This year’s Indianapolis 500 will go down in the record books as one of the most eventful in recent memory.
Team Penske’s Will Power won this year’s 102nd running of the “greatest spectacle in racing” after looking strong all day. With just four laps to go, race leaders Stefan Wilson and Jack Harvey were forced to pit to refuel, handing Power the race lead.
In Victory Lane an ecstatic Power made it clear just how important a 500 victory is for the 37-year-old’s career. Up until today Power had seemingly won everything an IndyCar driver could, except the Indianapolis 500.
“Man, I just can’t believe it. I changed my attitude a lot after Barber. Very positive, I had a great month. I just can’t believe it. I’ve got to thank Roger Penske, Verizon and my parents for allowing me to get to this point,” said an emotional Power in the winner’s circle.
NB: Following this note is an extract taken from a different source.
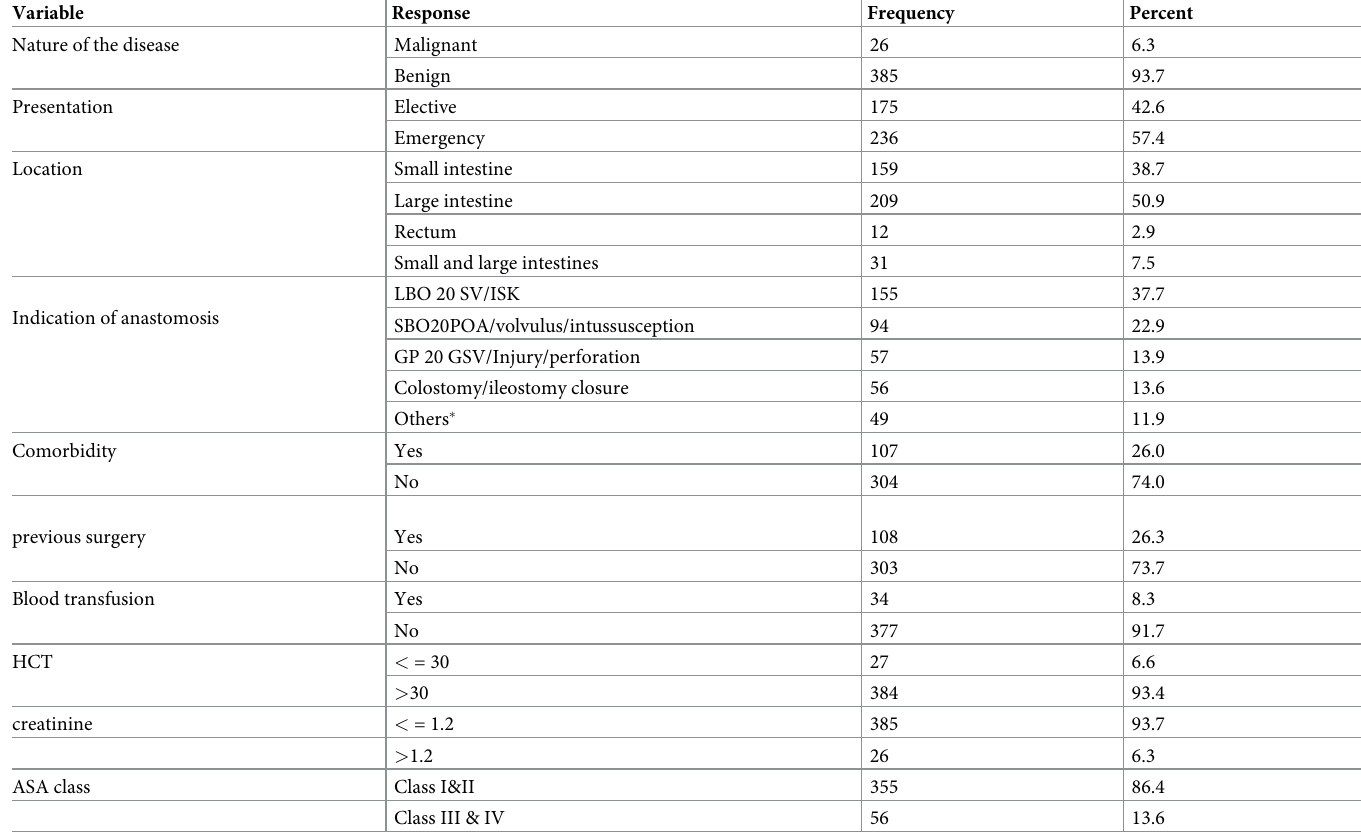
Table 2. Pre-operative status of the patient related characteristics among patients who had intestinal anastomosis surgery in Northwest Amhara regional State referral Hospitals, from February 2017 to February 2020. (n =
Crossing the yard of bricks in second place was pole sitter Ed Carpenter, who held the lead in the race’s opening stages, but fell behind in a later pit cycle.
“We had everything we needed. The guys were great in the pits. Will got us on one of the pit sequences. I don’t know if it was on an out lap or fuel,” Carpenter said after the race. “In hindsight, with how many yellows kept coming in, we went away from a fuel race, so we needed to take the opportunity to get it when I could.”
In previous years Carpenter likely would have been able to challenge for the race win if in the same position. This year’s new aero kits provided a rather critical advantage to the cars in the lead, making it easier for the first-place driver to open up a large gap over the rest of the field.
Finishing the race in third place was veteran Chip Ganassi Driver Scott Dixon, whose car struggled throughout the race.
“We got a little bit lucky there with the caution with the 14 (Tony Kanaan), but we struggled on the restarts,” said Dixon after the race. “First and second gear just seemed to be out of sync with what the others were and the speed they were restarting at, and it was just kind of kill the momentum at the start and probably being a little overcautious in Turn 1.”
Throughout the 200-lap race several top drivers were taken out of contention as a result of a car many found difficult to adapt to. The race’s first caution came on Lap 48, when Takuma Sato came up on a slow James Davison taking the two out of the race.
The storied career of Danica Patrick came to an end on Lap 68 when her #13 GoDaddy Chevrolet made contact with the Turn 2 wall.
“Definitely not a great ending,” Patrick said from the Indianapolis press room after being cleared from the track Medical Centre. “Today was a tough day, a little bit of it was ok, a lot of it was tough to drive. But I thought we were making it better.”
Another fan favourite, Helio Castroneves, was taken out of the running on Lap 147 when his #3 Pennzoil Chevrolet spun on the exit of Turn 4 making contact with the inside wall on pit-in.
Once again Castroneves came up empty handed in his attempt to win his 4th Indianapolis 500. It remains unseen if he will get another chance with Penske in 2019, though early signs are positive.
The drivers and teams of the Verizon IndyCar Series will have to put all of the pomp and circumstance of the 500 behind them rather quickly, as the series races to Detroit for a double-header next weekend.